The poetry of architecture
Saturday evening after a hard day of spring cleaning, we took a stroll from our place at 4th Street and Broadway to the Hudson River, but this time, instead of turning southwest on Christopher Street for a short walk past theaters, bars and headshops, we continued on 4th Street where it jogs sharply northwest for a much longer walk past other micro ecologies. Busy little restaurants spilling onto the sidewalk, complicated nineteen-teens cornices on the four- and five-storey apartment buildings, little trees along the kerb. And, because it was our less accustomed route, it all seemed fresh. At the corner where 4th Street crosses 12th Street and Eighth Avenue -- the grid of Greenwich Village is skewed and overlaid against the grid of the rest of Manhattan -- I had to stop and marvel at the many textures of brick, idiosyncratic roof lines, varieties of shops and signage, and colors or the buildings and their roofs against the layers of pink and purple of the western sky. One step in any direction would thrust me into a different narrative of the multistoried city.

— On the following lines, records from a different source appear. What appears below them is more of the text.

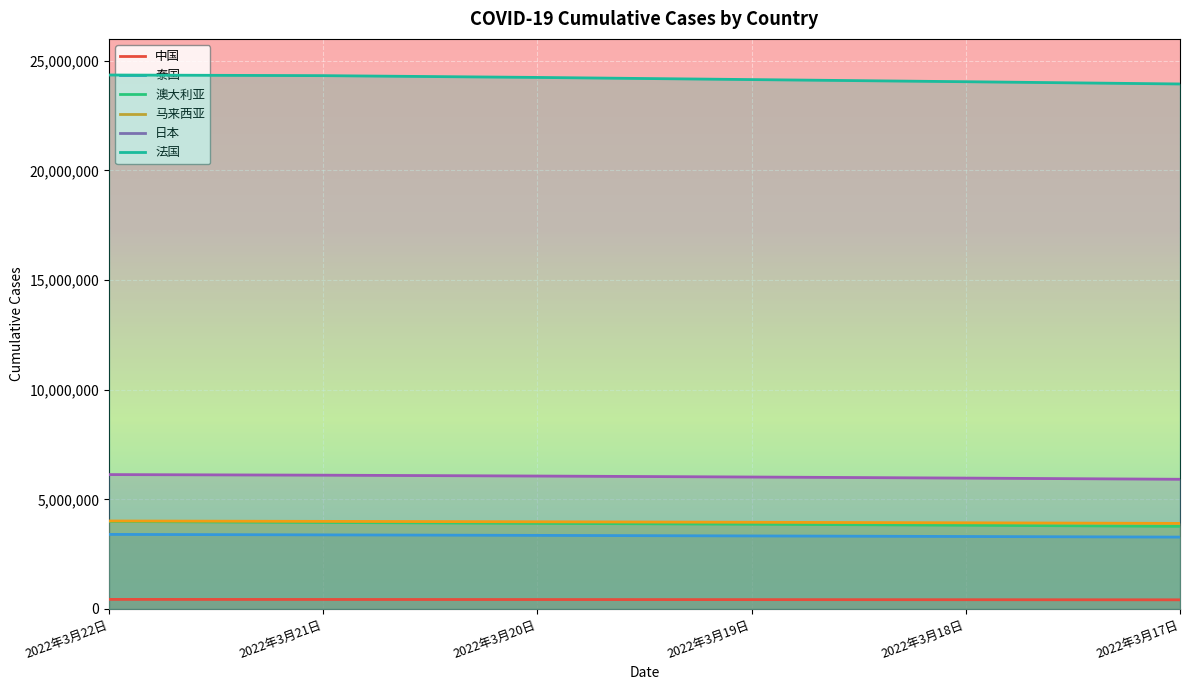

How many values in the 马来西亚 series exceed 3974019?

2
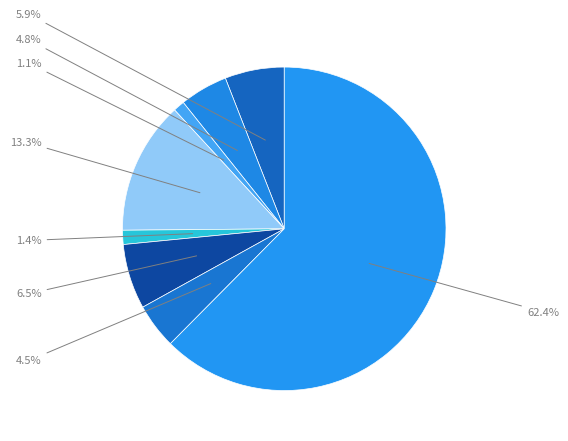

To the nearest percent, what is the difference between the largest and smallest slice percentages?

61%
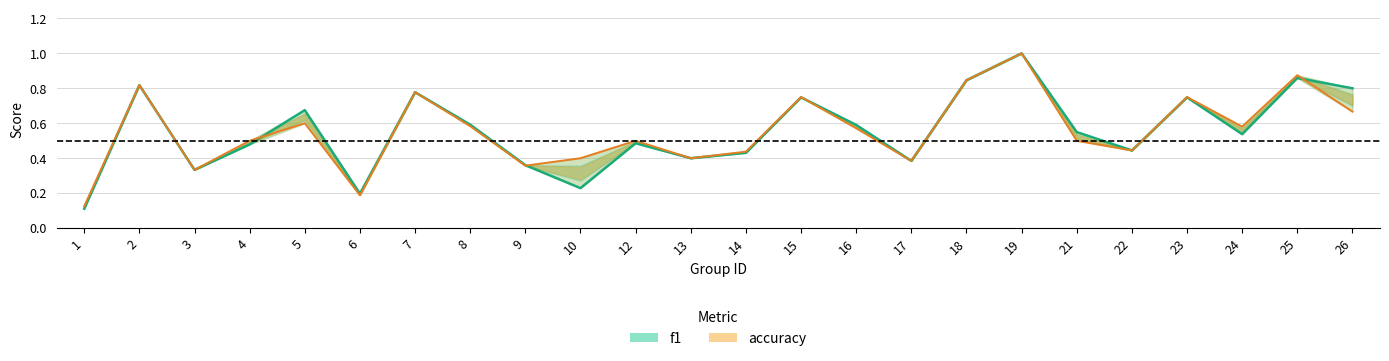

What is the difference between the maximum and minimum values in the accuracy series?

0.9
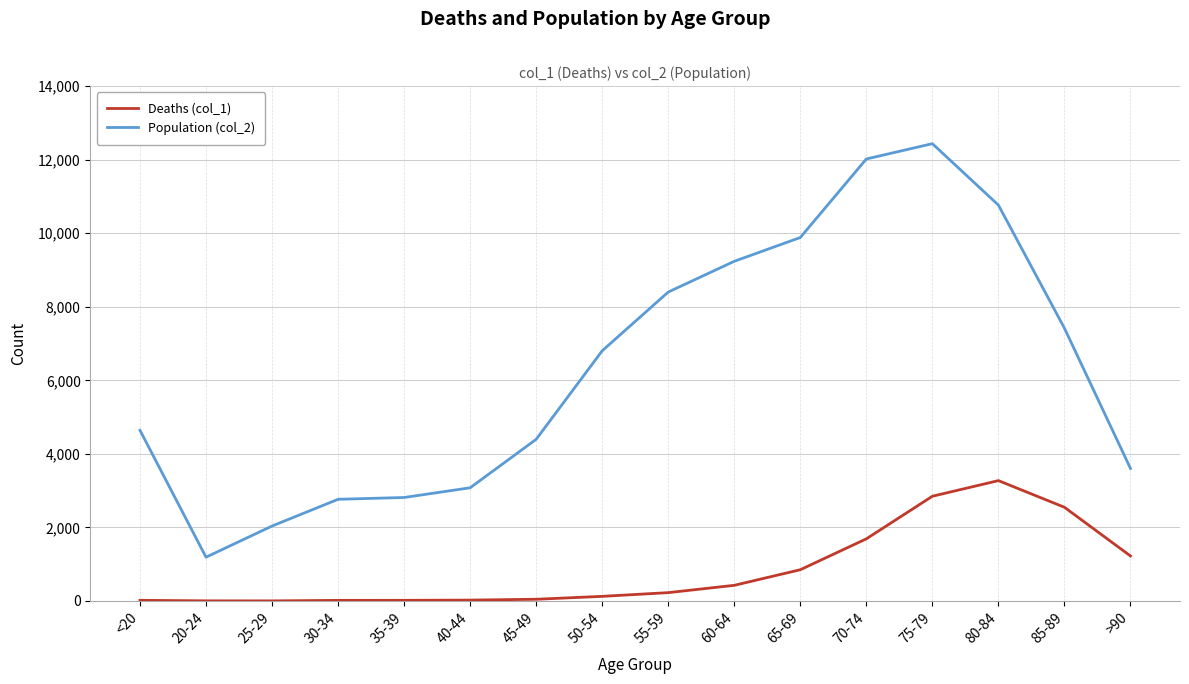

What is the sum of the Population (col_2) values at 45-49 and 35-39?

7210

This morning then I was glad to have the leisure of this holiday to read Ciudades habladas, poems celebrating cities, especially the city of Buenos Aires, by Jorge Ramos -- that is, Jorge Ramos the Argentinean architect, not the Mexican anchor on Univisión or any of the other Jorge Ramoses you and I might know. More on these tomorrow. I want to quote some of the verses to you. They are as delightful as a walk through any grand city at dusk. And you know, poetry and architecture have this in common: they are both kinds of built environment.